In his campaign to be the Democratic nominee for Baltimore County executive, Joseph P. Walters Jr. is facing an opponent who has raised nearly $750,000, recruited more than 500 volunteers and spent a year giving his pitch to anyone who'll listen.
When Walters filed for the office in July, some of his neighbors didn't even know who he was, but he isn't discouraged.
He has a shiny, black truck rigged with signs and flags, and he is campaigning the old-fashioned way, rolling through neighborhoods, microphone in hand, getting to the county's voters as fast as he can.
As Walters sees it, he has a 50-50 chance of beating his opponent, James T. Smith Jr., in the primary Tuesday.
"Most of the people I'm talking to have no clue who's running," he said.
In the 50 years that Baltimore County has had its present form of government, there have been a handful of major upsets in county executive races, most notably the improbable victory in 1962 that launched Spiro T. Agnew's political career.
The candidate with the most money hasn't always won, and Smith was hardly a household name when he declared for the office a year ago.
But even so, a Walters win would probably be the biggest county executive upset of all time.
"Highly unlikely," said Kevin Kamenetz, a Democratic county councilman from Pikesville who is unopposed in this election. "I hope he enjoys his run."
Smith has long said that he wouldn't shy away from a primary challenger -- the contest would help him get his message out earlier and test his volunteers before November. Realistically, political observers say, Walters' candidacy will probably just show Smith where he has the most work to do.

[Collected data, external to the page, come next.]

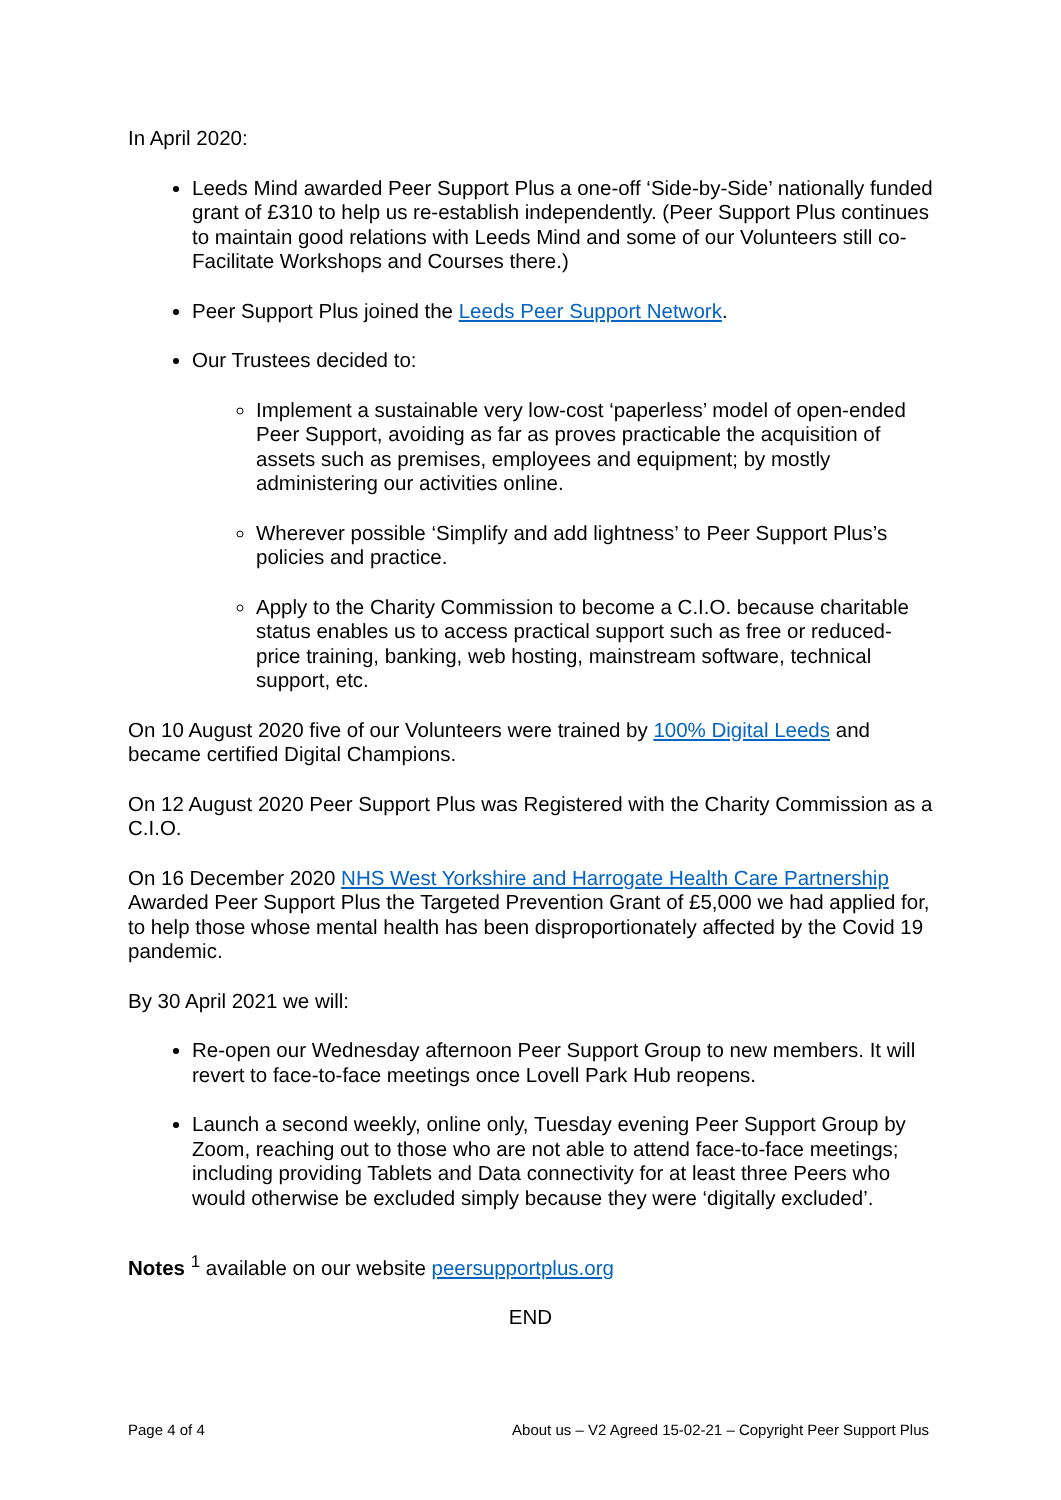In April 2020:
Leeds Mind awarded Peer Support Plus a one-off ‘Side-by-Side’ nationally funded grant of £310 to help us re-establish independently. (Peer Support Plus continues to maintain good relations with Leeds Mind and some of our Volunteers still co-Facilitate Workshops and Courses there.)
Peer Support Plus joined the Leeds Peer Support Network.
Our Trustees decided to:
Implement a sustainable very low-cost ‘paperless’ model of open-ended Peer Support, avoiding as far as proves practicable the acquisition of assets such as premises, employees and equipment; by mostly administering our activities online.
Wherever possible ‘Simplify and add lightness’ to Peer Support Plus’s policies and practice.
Apply to the Charity Commission to become a C.I.O. because charitable status enables us to access practical support such as free or reduced-price training, banking, web hosting, mainstream software, technical support, etc.
On 10 August 2020 five of our Volunteers were trained by 100% Digital Leeds and became certified Digital Champions.
On 12 August 2020 Peer Support Plus was Registered with the Charity Commission as a C.I.O.
On 16 December 2020 NHS West Yorkshire and Harrogate Health Care Partnership Awarded Peer Support Plus the Targeted Prevention Grant of £5,000 we had applied for, to help those whose mental health has been disproportionately affected by the Covid 19 pandemic.
By 30 April 2021 we will:
Re-open our Wednesday afternoon Peer Support Group to new members. It will revert to face-to-face meetings once Lovell Park Hub reopens.
Launch a second weekly, online only, Tuesday evening Peer Support Group by Zoom, reaching out to those who are not able to attend face-to-face meetings; including providing Tablets and Data connectivity for at least three Peers who would otherwise be excluded simply because they were ‘digitally excluded’.
Notes <sup>1</sup> available on our website peersupportplus.org
END
Page 4 of 4 About us – V2 Agreed 15-02-21 – Copyright Peer Support Plus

Walters, 46, was born on the Fourth of July in his parents' living room in Parkville. He graduated from Parkville High School in 1974 and went straight into the Army. After a tour of duty, he went to California to go to school, but got homesick and came back to Baltimore.
He returned to the Army and rose to the rank of lieutenant colonel.
Walters has a host of ideas for new things that the county could try. Mostly, though, he wants to make the government more efficient and responsive to citizens.
In recent years, the Army has been forced to act more like a business, to find ways to become more efficient and get by with less money, Walters says. That's the kind of attitude he wants to bring to county government.
"My most important priority is making sure the county government is led efficiently and effectively, that we comply with Maryland's Sunshine Law and have full disclosure," he said. "Customer service is the top priority, and good fiscal management."
Walters recently put in his papers to retire from the military. He is on leave while they're being processed and is campaigning full time.
He said he has been pleasantly surprised with the reception he has gotten and feels as if he is connecting with voters better than Smith is. He thinks that maybe people have trouble relating to Smith because he still has the aura of a judge.
And Walters says he is thoroughly enjoying his first foray into campaigning. County residents are good people who want to make things better, he says, and he is happy to have met so many of them.
"If I make it or not, it doesn't matter," Walters says. "It's been worth the trip."